— Най...
— Знаю, Арх. Можешь мне поверить, знаю. Поэтому — много не говори. Она... выкарабкается, хотя бы, как ни избито это звучит, просто потому, что ты ждёшь её здесь. И она нужна прежде всего тебе. Тебе, Арх. И она к тебе вернётся. Из сто двадцатого круга ада. И снова встанет рядом.
— Нет, Най. — глухо сказал Архангел. — Не рядом. Только за моей спиной. Я больше...
— Арх...
— Я сглупил, Най... Я так сглупил...
— Арх, поверь, ничего ты не сглупил. Просто... это сложно сделать сразу вот так начисто... Да, общество может и не признавать полигамию, но если она возможна, она всё равно будет иметь место. И здесь важно не то, сколько у кого партнёров, а кто как к кому относится не телом — душой и сердцем. Это главное. И здесь, Арх, ты не сглупил. Ты осторожный, Арх. Ты не хочешь давить на тех, кто дорог тебе, не хочешь делать за них их выбор, не хочешь влиять насильно на этот выбор. Поверь, я знаю, Мирала... любит тебя, Арх. Любит так, как, вероятно, ещё не любила никого в своей жизни. Она знает причину, по которой ты поступил именно так, ведь она способна любить истово не только тебя, Арх...
— Шепард и Явик...
— Да, Арх. Они. Оба.

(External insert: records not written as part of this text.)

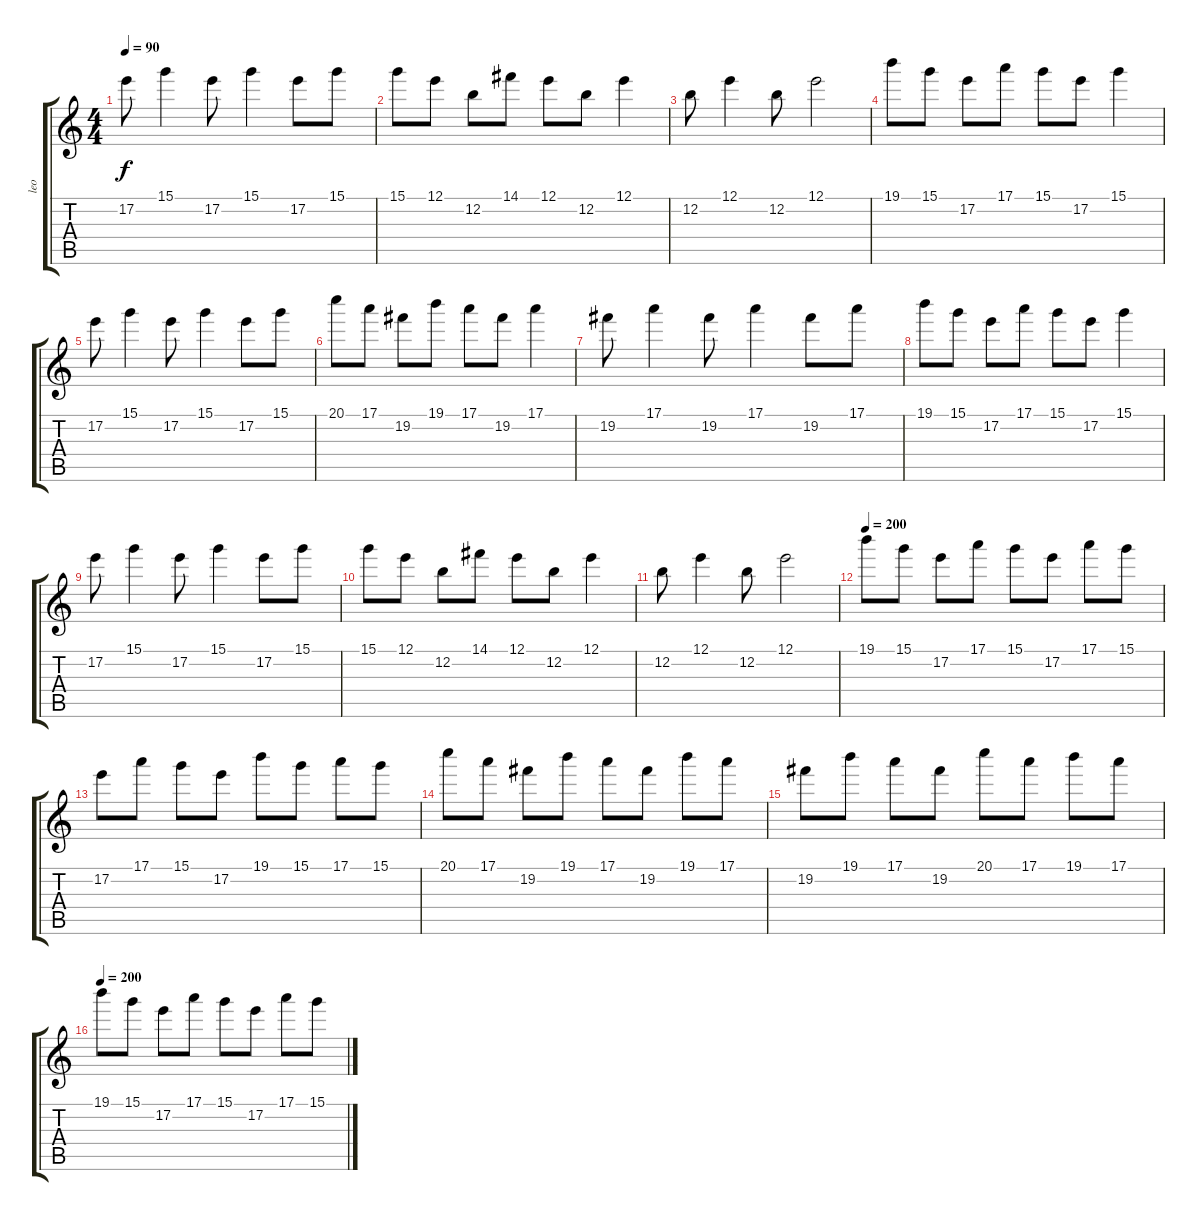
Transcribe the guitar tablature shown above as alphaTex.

\track ("leo" "leo") {instrument overdrivenguitar}
\staff {score tabs}
\tuning (E4 B3 G3 D3 A2 E2) {hide}
\ts (4 4)
\tempo 90
\clef g2
\ks c
17.2.8{dy f} 15.1.4 17.2.8 15.1.4 17.2.8 15.1.8 |
15.1.8 12.1.8 12.2.8 14.1.8 12.1.8 12.2.8 12.1.4 |
12.2.8 12.1.4 12.2.8 12.1.2 |
19.1.8 15.1.8 17.2.8 17.1.8 15.1.8 17.2.8 15.1.4 |
17.2.8 15.1.4 17.2.8 15.1.4 17.2.8 15.1.8 |
20.1.8 17.1.8 19.2.8 19.1.8 17.1.8 19.2.8 17.1.4 |
19.2.8 17.1.4 19.2.8 17.1.4 19.2.8 17.1.8 |
19.1.8 15.1.8 17.2.8 17.1.8 15.1.8 17.2.8 15.1.4 |
17.2.8 15.1.4 17.2.8 15.1.4 17.2.8 15.1.8 |
15.1.8 12.1.8 12.2.8 14.1.8 12.1.8 12.2.8 12.1.4 |
12.2.8 12.1.4 12.2.8 12.1.2 |
\tempo 200
19.1.8 15.1.8 17.2.8 17.1.8 15.1.8 17.2.8 17.1.8 15.1.8 |
17.2.8 17.1.8 15.1.8 17.2.8 19.1.8 15.1.8 17.1.8 15.1.8 |
20.1.8 17.1.8 19.2.8 19.1.8 17.1.8 19.2.8 19.1.8 17.1.8 |
19.2.8 19.1.8 17.1.8 19.2.8 20.1.8 17.1.8 19.1.8 17.1.8 |
\tempo 200
19.1.8 15.1.8 17.2.8 17.1.8 15.1.8 17.2.8 17.1.8 15.1.8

Их Мирала любит. Равно как и Сарена с Найлусом. Все они стали её отцами. Она их любит, как отцов. А они её любят... как дочь. А тебя Мирала любит по-другому, иначе чем их, Арх. Больше или меньше — здесь эти понятия неприменимы, просто поверь, что по-другому. Это — самое точное определение. Так что Мирала понимает твою нерешительность, которую ты считаешь глупостью. И здесь по её мнению нечего прощать, Арх. Ты не виноват. Это жизнь... а у нас, разумных органиков, она никогда не была лёгкой и простой. Мы — не киберы, Арх.
— Пограничные существа. И она сейчас — на Грани. Где должен был быть я.
— Не казни себя, Арх. Она... вернётся. Вернётся к тебе, потому что ты любишь её, а она любит тебя. Дай ей... понять, что ты ждёшь её возвращения, полного возвращения. Это ей нужно. Сделай это... душой и сердцем, Арх. Этого будет достаточно. Вы... всегда и всюду рядом.
— А...
— Речь не обо мне, Арх. О Мирале. А я пока ещё вполне в форме. И также жду возвращения Миралы в жизнь, полную, разноцветную, ёмкую. Я — её подруга, Арх. И так же боюсь за неё. И хочу, чтобы она вернулась. И к тебе, и ко мне. И к нам всем.
— И...
— Никакой конкуренции, Арх. Здесь нет оснований для конкуренции, для соревнования. Мы просто живём. Рядом и вместе. Давай не будем говорить обо мне...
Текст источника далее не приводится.